My last post (“The risk of self exposure”) made the case for mining your own life experiences and inner emotional life when looking for potent story ideas. But I ended with stating there’s one cautionary note you should keep in mind.  Here it is:  As possible ideas start presenting themselves, be sure the specific experiences or episodes you’re drawing on from your own life are truly in the past and not issues you’re still right in the middle of emotionally.
 
     Several years ago I made this mistake.
  I started a play dealing with something I was currently caught up in emotionally which involved the complicated and troubled relationship I had with a friend.  After writing about forty pages of the first draft, I quit in frustration.  It simply wasn’t working; I was too close to the material, my emotions kept getting in the way of my writing.  So I put the draft in a box along with several other files from another writing project and put the box on a shelf in my basement furnace room.
     Six years pass.  One day I’m cleaning out the furnace room, which by now is a disaster of accumulated junk, and come across the box.  I’d written across it “old writing files.”  Curious, I open it and pull out the uncompleted first draft of the play, which I’d totally forgotten about.  I read it and am amazed at where I’d been emotionally six years earlier as it pertained to the characters in the play.  That chapter in my life had long since closed.

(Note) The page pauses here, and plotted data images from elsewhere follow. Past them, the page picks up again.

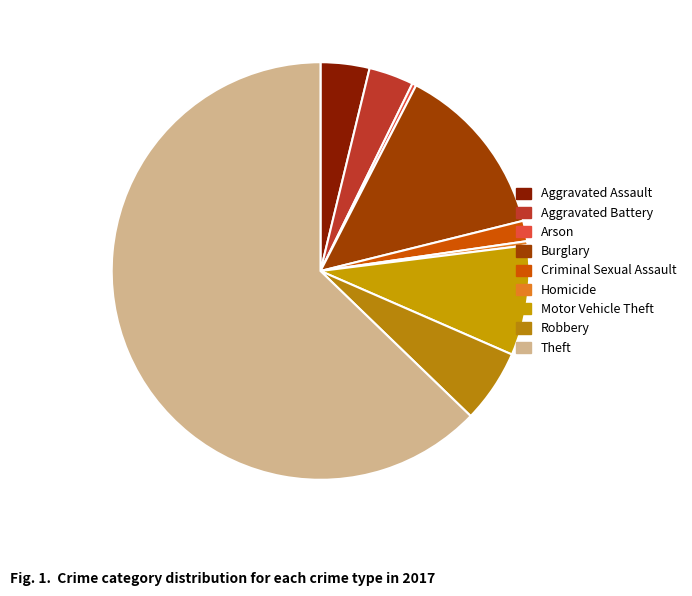

What is the smallest slice in the pie chart?

Arson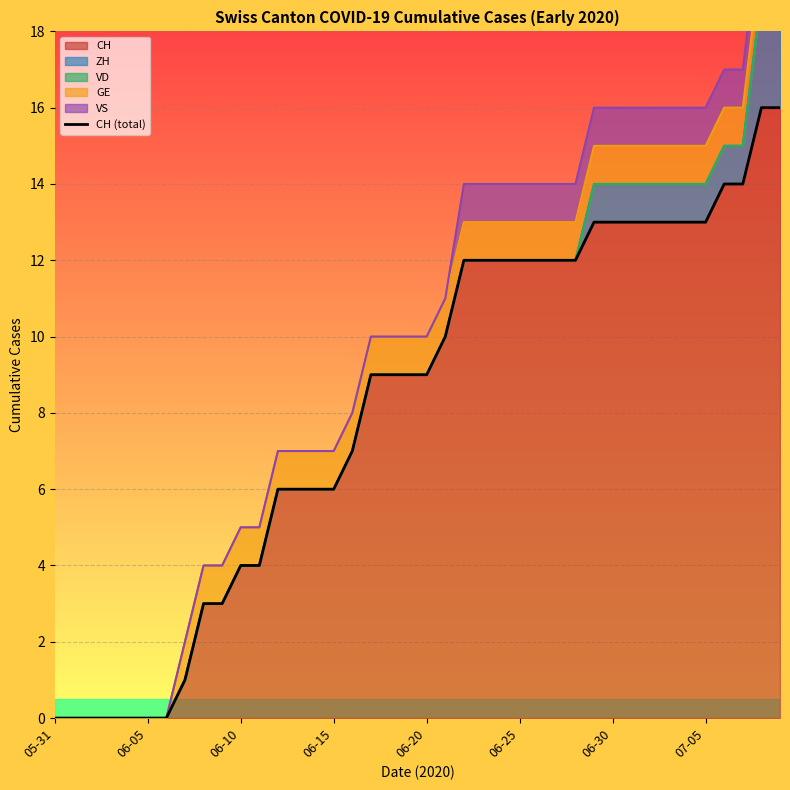

Read the value at 26, to the nearest 10.

10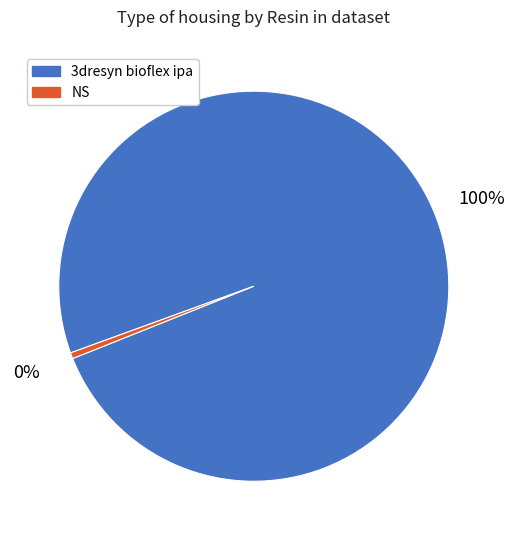

Rank the categories by value from highest to lowest.

3dresyn bioflex ipa, NS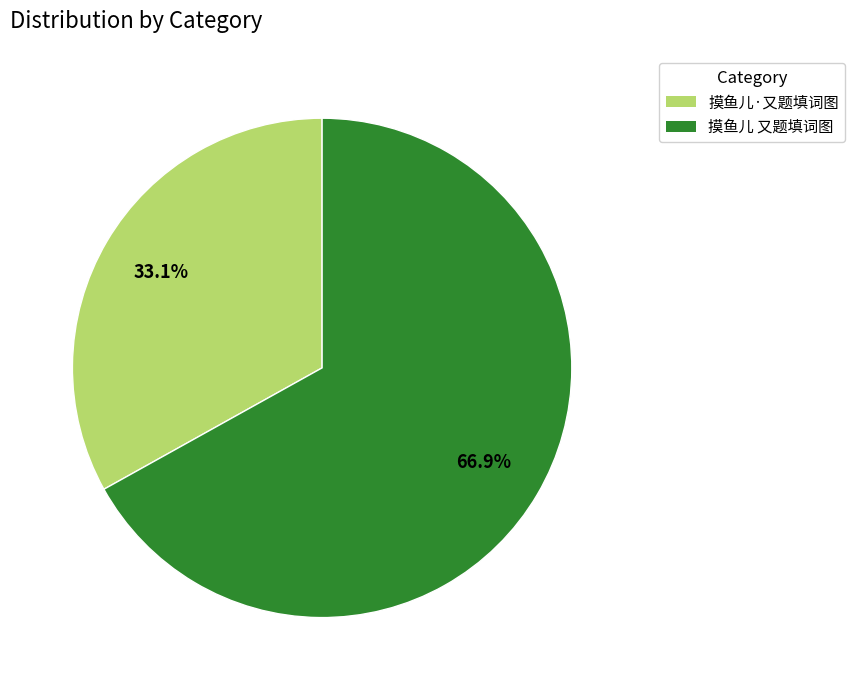

To the nearest percent, what portion does 摸鱼儿·又题填词图 represent?

33%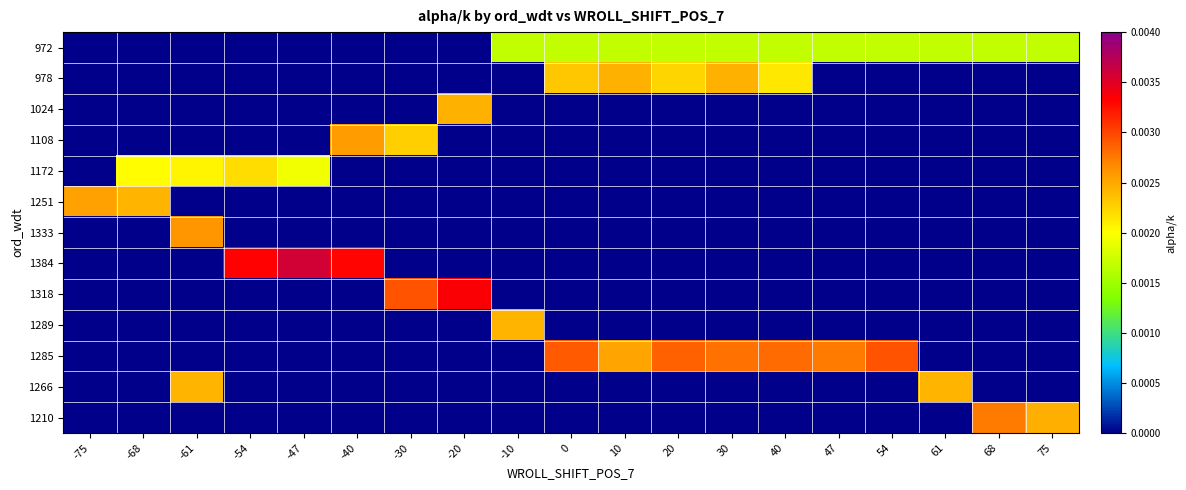

Rank the series by their maximum value, from lowest to highest.

972, 1172, 1289, 1266, 1024, 978, 1251, 1108, 1333, 1210, 1285, 1318, 1384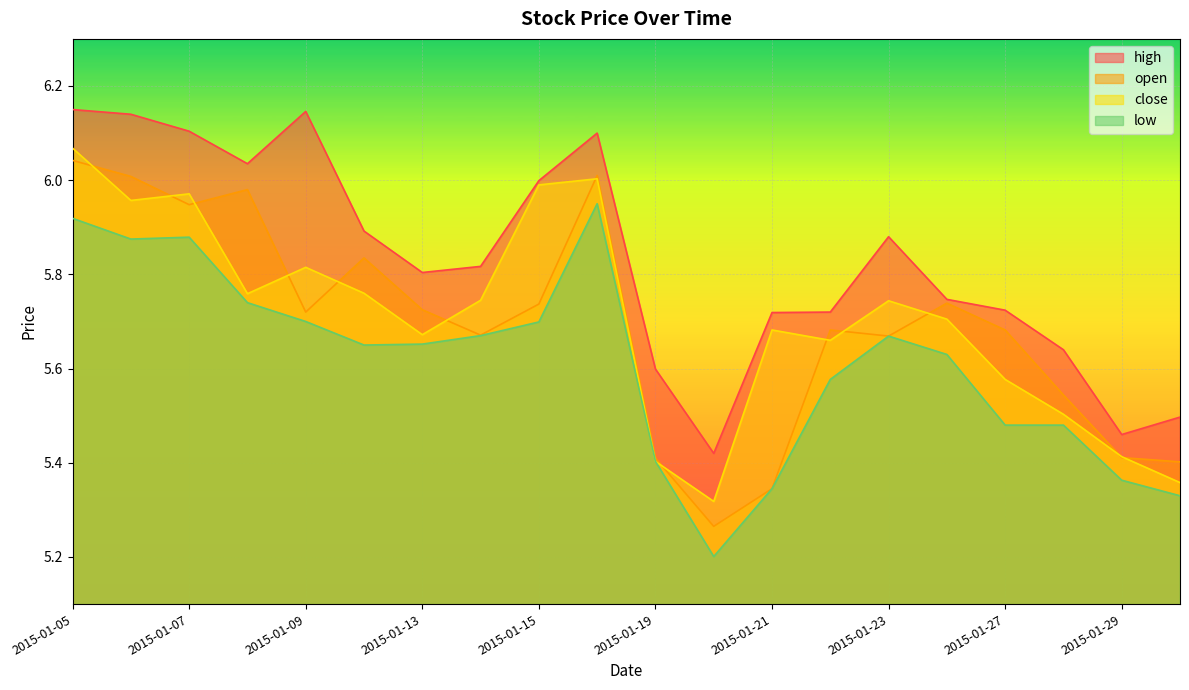

How many interior local peaks does the low series have?

3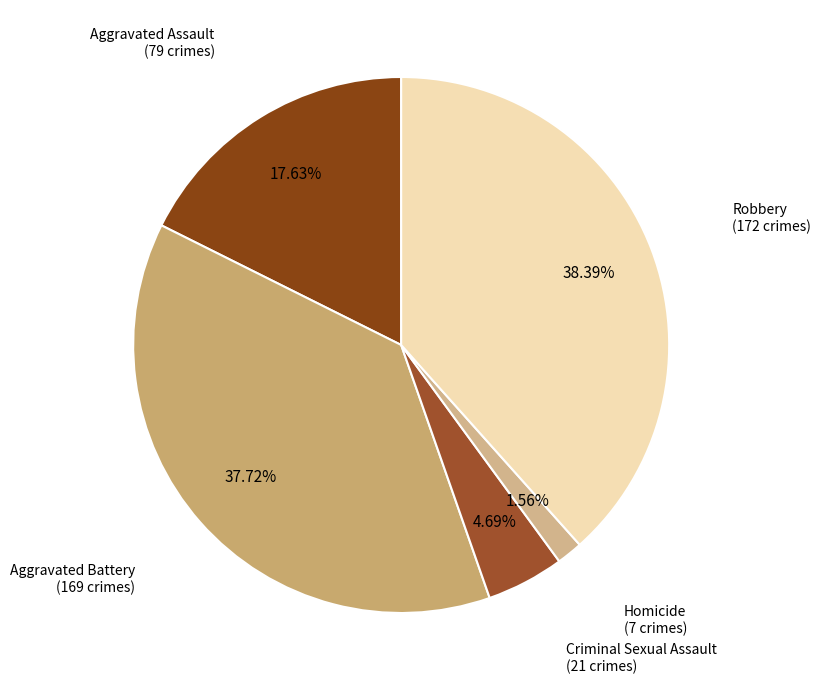

What is the largest slice in the pie chart?

Robbery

     Now I could see clearly what was going on between them and how the play should be written, what it was trying to say.  The six years that draft sat forgotten on the basement shelf had given me the distance I needed to be able to deal productively with the material.  I took the file upstairs and in three weeks completed a new draft of the play.
     The point is that it’s always better to deal with experiences you’ve definitely closed the book on.  It’s almost impossible to write intelligently and well about a specific subject that you’re still tied up in emotionally.  “You can’t see the forest for the trees.”  You’re simply too close to it.  Pulitzer Prize winner Marsha Norman, in my interview with her at the Dramatists Guild, went so far as to say:
     If it’s anything less than ten years it’s too soon to write about it.  Ten years is just the proper amount of time for all of this ridiculous stuff that you don’t want to bore anyone with to fall away and for the really traumatic experience or that person that you cannot forget or that sentence or that puzzle–those things will remain…
Ten years may be longer than most people need to adequately distance oneself emotionally, but the point is clear:  if you’re considering an idea that’s based directly on an unfinished chapter, chances are you should let time bring the overall episode to some kind of emotional conclusion before attempting to shape into a script.